Moving in-house or on-prem servers into the cloud - take 1: Cost Advantages

As detailed in an earlier blog post, the next "natural" step for in-house or on-prem server workload management seems to be "the move towards "servers or virtual machines as a service" in the cloud, either in a private cloud delivery mode or in a public cloud delivery mode". 

What are the main drivers for this and what are IT-departments and businesses looking to achieve?

One obvious driver or pull factor is the obvious ease of moving virtualised work loads or virtualized machines (VMs)  from on-prem hypervized servers and on to the the same hypervised set-up with IaaS cloud providers, for use in a private, public og hybrid use mode.

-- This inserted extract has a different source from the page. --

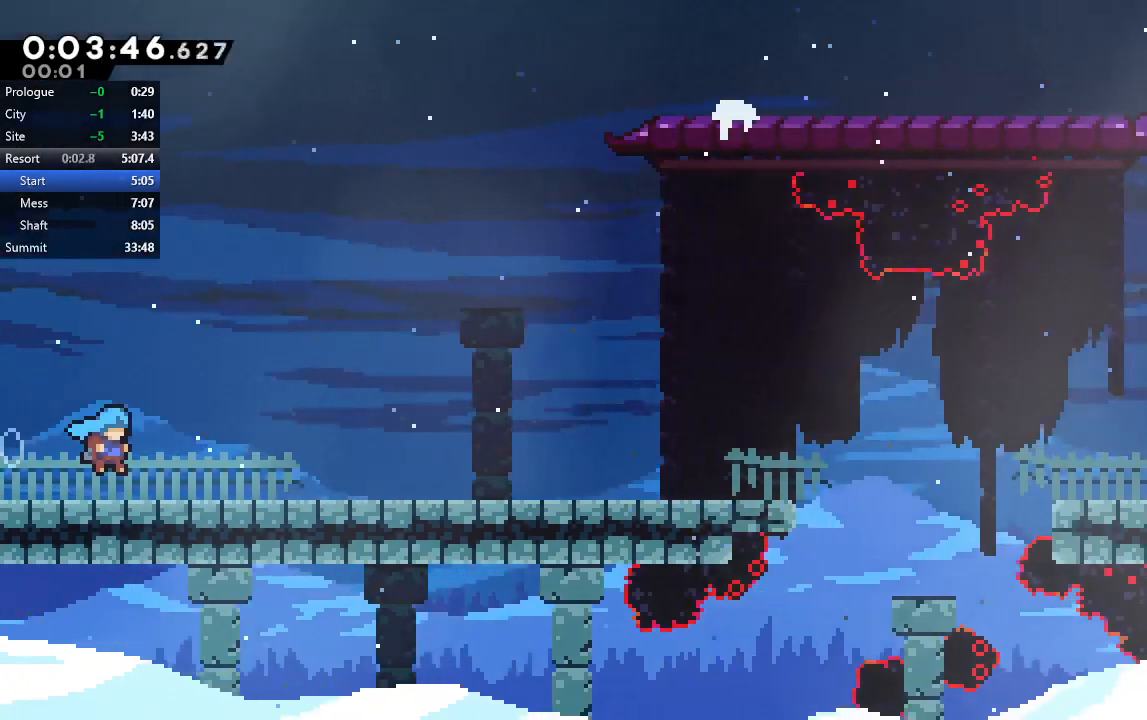
{"dt_ms": 500, "buttons": ["DPAD_DOWN", "DPAD_RIGHT"], "left_stick": "center", "right_stick": "center", "events": [[333, "CROSS", "down"], [400, "CIRCLE", "down"], [467, "CROSS", "up"], [500, "CIRCLE", "up"]]}
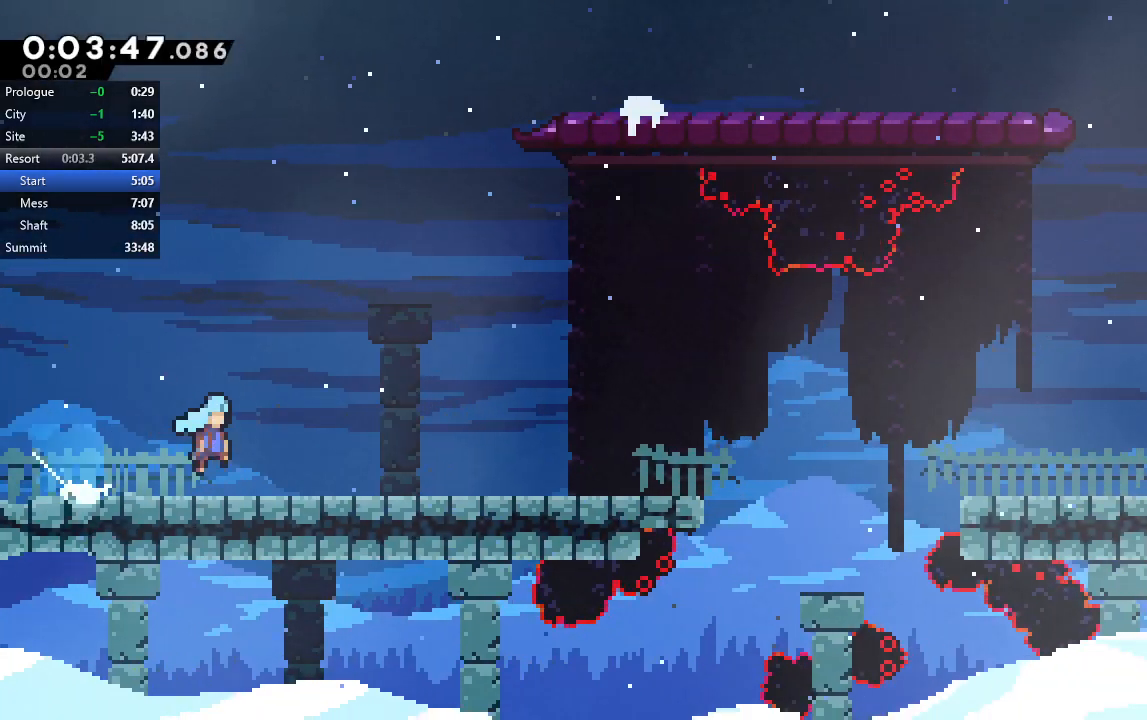
{"dt_ms": 500, "buttons": ["CROSS", "CIRCLE", "DPAD_DOWN", "DPAD_RIGHT"], "left_stick": "center", "right_stick": "center", "events": [[133, "CROSS", "down"], [200, "CIRCLE", "down"], [233, "CROSS", "up"], [300, "CIRCLE", "up"], [417, "CROSS", "down"], [500, "CIRCLE", "down"]]}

Another driver is the cost of delivery or TCO between on-prem servers/VMs versus multi-hosted cloud based ones.  BAIN & Company (www.bain.com) has a great illustration of this in their 2011 article "The five faces of the cloud" based on a IDC Worldwide Enterprise Server Cloud Computing 2010-2014 forecast.  Around 2010-2011 there was a shift in pricing of cloud based servers versus on-prem servers, with cloud-based servers for the first time achieving cost benefit compared to on-prem ones, projected to reach a 30-40% cost advantage in 2014.

In addition to cost advantges for cloud based VMs, there are numerous other advantages in the areas of more flexible workload management, provisioning time, VM flexibility and auto sizing, load balancing, recovery etc, that I'll try to cover in a upcoming blog post.